- [Task]
Retype every line of text in the listing below word for word, keeping the original spelling, punctuation, and line order. Leave out the picture markers.

Extracted page text listing

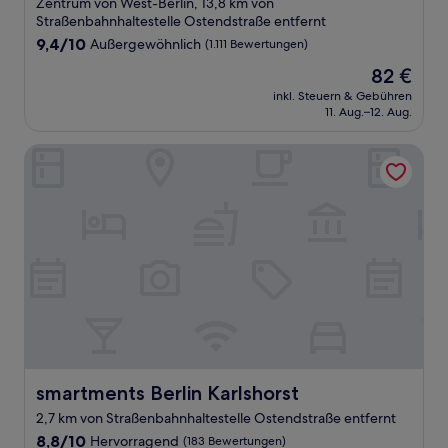
Zentrum von West-Berlin, 13,8 km von
Unterkunft
Straßenbahnhaltestelle Ostendstraße entfernt
9.4
9,4/10
Außergewöhnlich
(1.111 Bewertungen)
von
Der
82 €
10,
Preis
Außergewöhnlich,
inkl. Steuern & Gebühren
beträgt
11. Aug.–12. Aug.
(1.111
82 €
Bewertungen)
smartments Berlin Karlshorst
smartments Berlin Karlshorst
smartments Berlin Karlshorst
2,7 km von Straßenbahnhaltestelle Ostendstraße entfernt
8.8
8,8/10
Hervorragend
(183 Bewertungen)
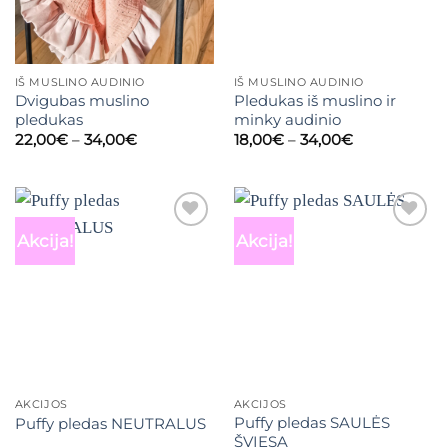
IŠ MUSLINO AUDINIO
IŠ MUSLINO AUDINIO
Dvigubas muslino
Pledukas iš muslino ir
pledukas
minky audinio
Price
Price
22,00
€
–
34,00
€
18,00
€
–
34,00
€
range:
range:
22,00€
18,00€
through
through
34,00€
34,00€
Akcija!
Akcija!
Mėgstamiausias
Mėgstamiausias
AKCIJOS
AKCIJOS
Puffy pledas SAULĖS
Puffy pledas NEUTRALUS
ŠVIESA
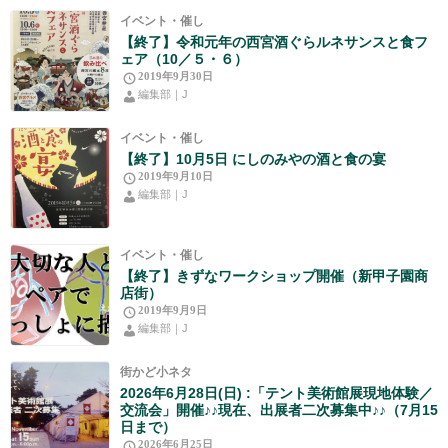
イベント・催し
【終了】令和元年の西宮酒ぐらルネサンスと食フ
ェア（10／５・６）
2019年9月30日
編集部｜J
イベント・催し
【終了】10月5日 にしのみやの酒と食の宴
2019年9月10日
編集部｜J
イベント・催し
【終了】きずなワークショップ開催（新甲子園商
店街）
2019年9月9日
編集部｜J
街かど小ネタ
2026年6月28日(日) :「テント美術館展現地体験／
交流会」開催♪♪現在、出展者二次募集中♪♪（7月15
日まで）
2026年6月25日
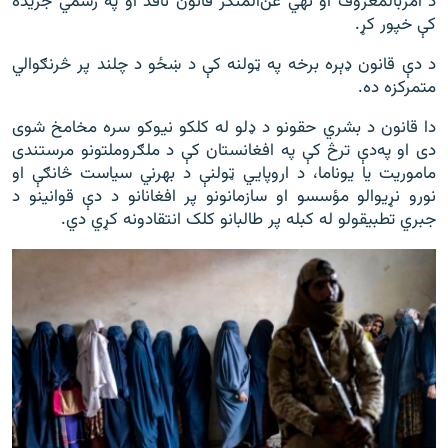
د امربالمعروف او نهي عن‌المنکر قانون نافذ او په رسمي جریده
کې خپور کړ.
د دې قانون ډېره برخه په ټولنه کې د ښځو د چلند پر څرنګوالي
متمرکزه ده.
دا قانون د بشري حقونو د ډلو له کلکو نیوکو سره مخامخ شوی
دی او په‌دې ترڅ کې په افغانستان کې د ملګروملتونو مرستندی
ماموریت یا یوناما، د اروپايي ټولنې د بهرني سیاست څانګې او
نورو نړیوالو مؤسسو او سازمانونو پر افغانانو د دې قوانینو د
جبري تطبیقولو له کبله پر طالبانو کلک انتقادونه کړي دي.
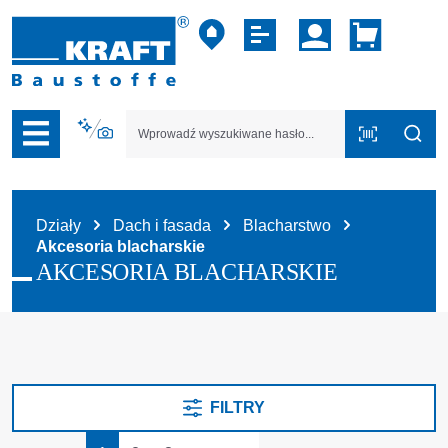
zejdź do nawigacji na platformie B2B
Działy
Dach i fasada
Blacharstwo
Akcesoria blacharskie
AKCESORIA BLACHARSKIE
FILTRY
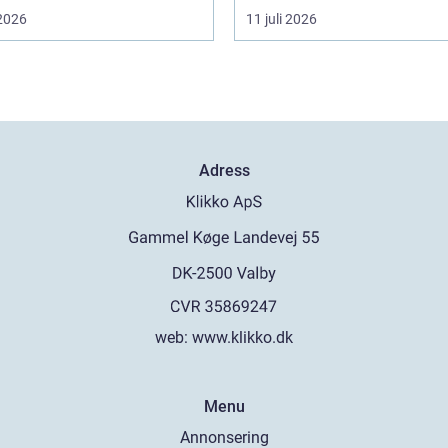
 2026
11 juli 2026
Adress
web:
www.klikko.dk
Menu
Annonsering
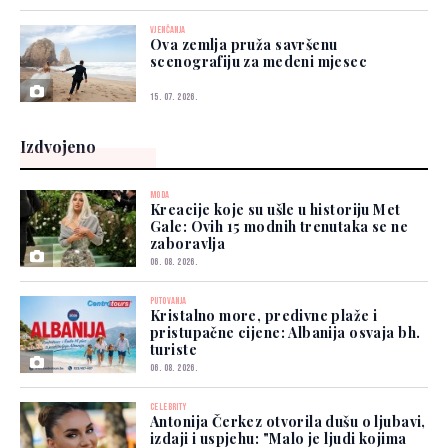
VJENČANJA
Ova zemlja pruža savršenu
scenografiju za medeni mjesec
15. 07. 2026.
Izdvojeno
MODA
Kreacije koje su ušle u historiju Met
Gale: Ovih 15 modnih trenutaka se ne
zaboravlja
06. 08. 2026.
PUTOVANJA
Kristalno more, predivne plaže i
pristupačne cijene: Albanija osvaja bh.
turiste
06. 08. 2026.
CELEBRITY
Antonija Čerkez otvorila dušu o ljubavi,
izdaji i uspjehu: "Malo je ljudi kojima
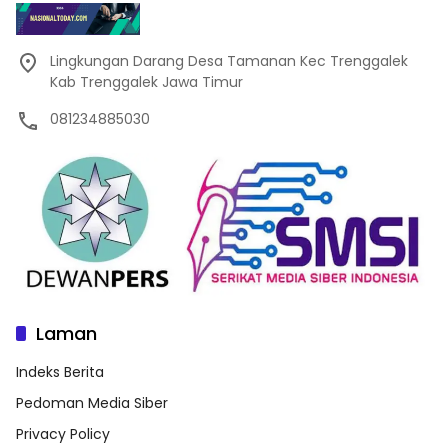
Lingkungan Darang Desa Tamanan Kec Trenggalek
Kab Trenggalek Jawa Timur
081234885030
Laman
Indeks Berita
Pedoman Media Siber
Privacy Policy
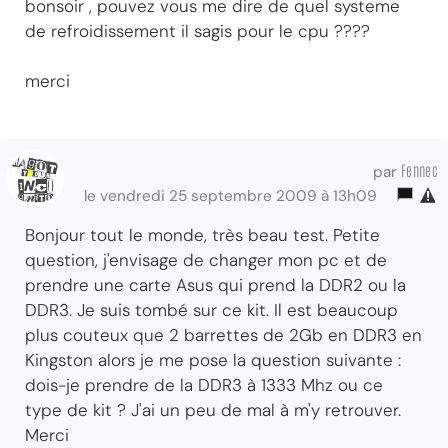
bonsoir , pouvez vous me dire de quel systeme
de refroidissement il sagis pour le cpu ????
merci
Fennec
par
le vendredi 25 septembre 2009 à 13h09
Bonjour tout le monde, très beau test. Petite
question, j'envisage de changer mon pc et de
prendre une carte Asus qui prend la DDR2 ou la
DDR3. Je suis tombé sur ce kit. Il est beaucoup
plus couteux que 2 barrettes de 2Gb en DDR3 en
Kingston alors je me pose la question suivante :
dois-je prendre de la DDR3 à 1333 Mhz ou ce
type de kit ? J'ai un peu de mal à m'y retrouver.
Merci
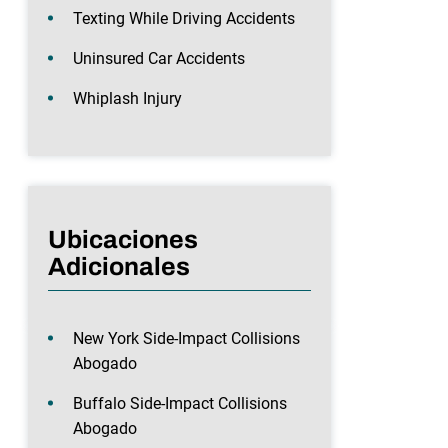
Texting While Driving Accidents
Uninsured Car Accidents
Whiplash Injury
Ubicaciones
Adicionales
New York Side-Impact Collisions
Abogado
Buffalo Side-Impact Collisions
Abogado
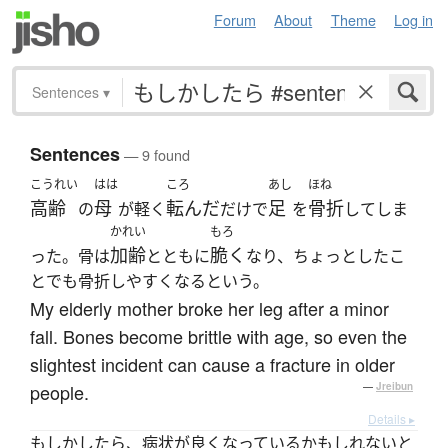
Forum
About
Theme
Log in
Sentences
▾
Sentences
— 9 found
こうれい
はは
ころ
あし
ほね
高齢
母
転んだ
足
骨折
の
が軽く
だけで
を
してしま
かれい
もろ
加齢
脆く
った。骨は
とともに
なり、ちょっとしたこ
とでも骨折しやすくなるという。
My elderly mother broke her leg after a minor
fall. Bones become brittle with age, so even the
slightest incident can cause a fracture in older
people.
—
Jreibun
Details ▸
もしかしたら、病状が良くなっているかもしれないと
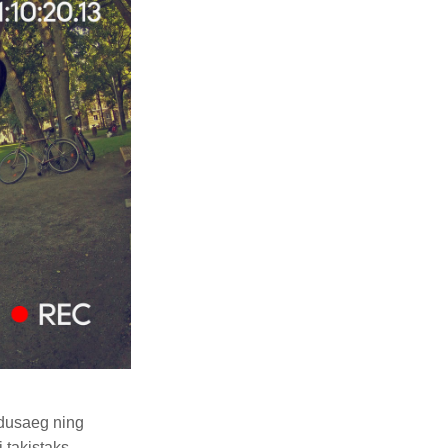
rdusaeg ning
 takistaks,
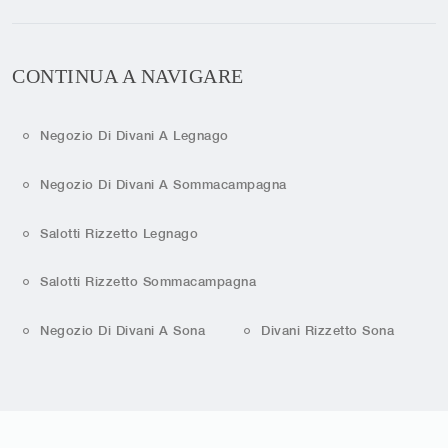
CONTINUA A NAVIGARE
Negozio Di Divani A Legnago
Negozio Di Divani A Sommacampagna
Salotti Rizzetto Legnago
Salotti Rizzetto Sommacampagna
Negozio Di Divani A Sona
Divani Rizzetto Sona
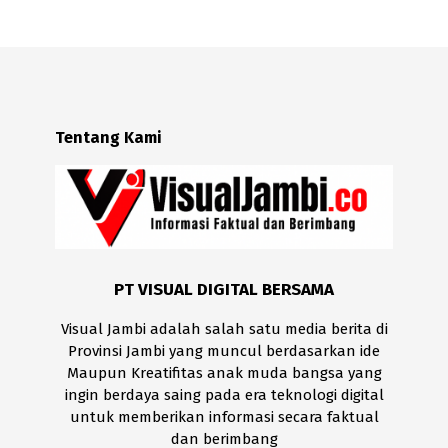
Tentang Kami
PT VISUAL DIGITAL BERSAMA
Visual Jambi adalah salah satu media berita di
Provinsi Jambi yang muncul berdasarkan ide
Maupun Kreatifitas anak muda bangsa yang
ingin berdaya saing pada era teknologi digital
untuk memberikan informasi secara faktual
dan berimbang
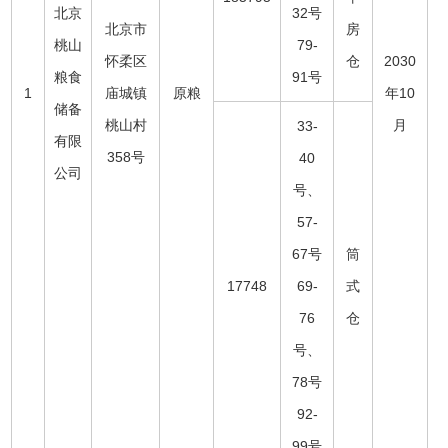
北京
32号
北京市
房
桃山
79-
怀柔区
仓
2030
粮食
91号
1
庙城镇
原粮
年10
储备
桃山村
月
33-
有限
358号
40
公司
号、
57-
67号
筒
17748
69-
式
76
仓
号、
78号
92-
99号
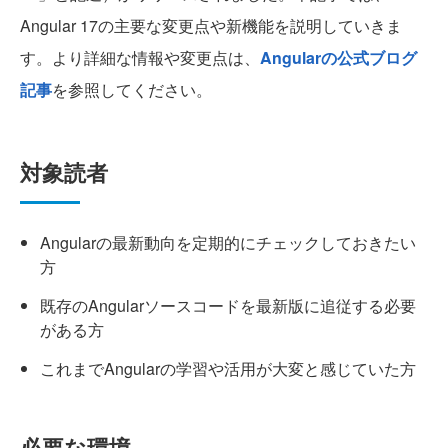
Angular 17の主要な変更点や新機能を説明していきま
す。より詳細な情報や変更点は、
Angularの公式ブログ
記事
を参照してください。
対象読者
Angularの最新動向を定期的にチェックしておきたい
方
既存のAngularソースコードを最新版に追従する必要
がある方
これまでAngularの学習や活用が大変と感じていた方
必要な環境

- [Answer below]
Zentrum von West-Berlin, 13,8 km von
Unterkunft
Straßenbahnhaltestelle Ostendstraße entfernt
9.4
9,4/10
Außergewöhnlich
(1.111 Bewertungen)
von
Der
82 €
10,
Preis
Außergewöhnlich,
inkl. Steuern & Gebühren
beträgt
11. Aug.–12. Aug.
(1.111
82 €
Bewertungen)
smartments Berlin Karlshorst
smartments Berlin Karlshorst
smartments Berlin Karlshorst
2,7 km von Straßenbahnhaltestelle Ostendstraße entfernt
8.8
8,8/10
Hervorragend
(183 Bewertungen)
IŠ MUSLINO AUDINIO
IŠ MUSLINO AUDINIO
Dvigubas muslino
Pledukas iš muslino ir
pledukas
minky audinio
Price
Price
22,00
€
–
34,00
€
18,00
€
–
34,00
€
range:
range:
22,00€
18,00€
through
through
34,00€
34,00€
Akcija!
Akcija!
Mėgstamiausias
Mėgstamiausias
AKCIJOS
AKCIJOS
Puffy pledas SAULĖS
Puffy pledas NEUTRALUS
ŠVIESA
イベント・催し
【終了】令和元年の西宮酒ぐらルネサンスと食フ
ェア（10／５・６）
2019年9月30日
編集部｜J
イベント・催し
【終了】10月5日 にしのみやの酒と食の宴
2019年9月10日
編集部｜J
イベント・催し
【終了】きずなワークショップ開催（新甲子園商
店街）
2019年9月9日
編集部｜J
街かど小ネタ
2026年6月28日(日) :「テント美術館展現地体験／
交流会」開催♪♪現在、出展者二次募集中♪♪（7月15
日まで）
2026年6月25日
د امربالمعروف او نهي عن‌المنکر قانون نافذ او په رسمي جریده
کې خپور کړ.
د دې قانون ډېره برخه په ټولنه کې د ښځو د چلند پر څرنګوالي
متمرکزه ده.
دا قانون د بشري حقونو د ډلو له کلکو نیوکو سره مخامخ شوی
دی او په‌دې ترڅ کې په افغانستان کې د ملګروملتونو مرستندی
ماموریت یا یوناما، د اروپايي ټولنې د بهرني سیاست څانګې او
نورو نړیوالو مؤسسو او سازمانونو پر افغانانو د دې قوانینو د
جبري تطبیقولو له کبله پر طالبانو کلک انتقادونه کړي دي.
zejdź do nawigacji na platformie B2B
Działy
Dach i fasada
Blacharstwo
Akcesoria blacharskie
AKCESORIA BLACHARSKIE
FILTRY
 2026
11 juli 2026
Adress
web:
www.klikko.dk
Menu
Annonsering
VJENČANJA
Ova zemlja pruža savršenu
scenografiju za medeni mjesec
15. 07. 2026.
Izdvojeno
MODA
Kreacije koje su ušle u historiju Met
Gale: Ovih 15 modnih trenutaka se ne
zaboravlja
06. 08. 2026.
PUTOVANJA
Kristalno more, predivne plaže i
pristupačne cijene: Albanija osvaja bh.
turiste
06. 08. 2026.
CELEBRITY
Antonija Čerkez otvorila dušu o ljubavi,
izdaji i uspjehu: "Malo je ljudi kojima
Lingkungan Darang Desa Tamanan Kec Trenggalek
Kab Trenggalek Jawa Timur
081234885030
Laman
Indeks Berita
Pedoman Media Siber
Privacy Policy
bonsoir , pouvez vous me dire de quel systeme
de refroidissement il sagis pour le cpu ????
merci
Fennec
par
le vendredi 25 septembre 2009 à 13h09
Bonjour tout le monde, très beau test. Petite
question, j'envisage de changer mon pc et de
prendre une carte Asus qui prend la DDR2 ou la
DDR3. Je suis tombé sur ce kit. Il est beaucoup
plus couteux que 2 barrettes de 2Gb en DDR3 en
Kingston alors je me pose la question suivante :
dois-je prendre de la DDR3 à 1333 Mhz ou ce
type de kit ? J'ai un peu de mal à m'y retrouver.
Merci
Texting While Driving Accidents
Uninsured Car Accidents
Whiplash Injury
Ubicaciones
Adicionales
New York Side-Impact Collisions
Abogado
Buffalo Side-Impact Collisions
Abogado
Forum
About
Theme
Log in
Sentences
▾
Sentences
— 9 found
こうれい
はは
ころ
あし
ほね
高齢
母
転んだ
足
骨折
の
が軽く
だけで
を
してしま
かれい
もろ
加齢
脆く
った。骨は
とともに
なり、ちょっとしたこ
とでも骨折しやすくなるという。
My elderly mother broke her leg after a minor
fall. Bones become brittle with age, so even the
slightest incident can cause a fracture in older
people.
—
Jreibun
Details ▸
もしかしたら、病状が良くなっているかもしれないと
rdusaeg ning
 takistaks,
CONTINUA A NAVIGARE
Negozio Di Divani A Legnago
Negozio Di Divani A Sommacampagna
Salotti Rizzetto Legnago
Salotti Rizzetto Sommacampagna
Negozio Di Divani A Sona
Divani Rizzetto Sona
Tentang Kami
PT VISUAL DIGITAL BERSAMA
Visual Jambi adalah salah satu media berita di
Provinsi Jambi yang muncul berdasarkan ide
Maupun Kreatifitas anak muda bangsa yang
ingin berdaya saing pada era teknologi digital
untuk memberikan informasi secara faktual
dan berimbang
北京
32号
北京市
房
桃山
79-
怀柔区
仓
2030
粮食
91号
1
庙城镇
原粮
年10
储备
桃山村
月
33-
有限
358号
40
公司
号、
57-
67号
筒
17748
69-
式
76
仓
号、
78号
92-
99号
Angular 17の主要な変更点や新機能を説明していきま
す。より詳細な情報や変更点は、
Angularの公式ブログ
記事
を参照してください。
対象読者
Angularの最新動向を定期的にチェックしておきたい
方
既存のAngularソースコードを最新版に追従する必要
がある方
これまでAngularの学習や活用が大変と感じていた方
必要な環境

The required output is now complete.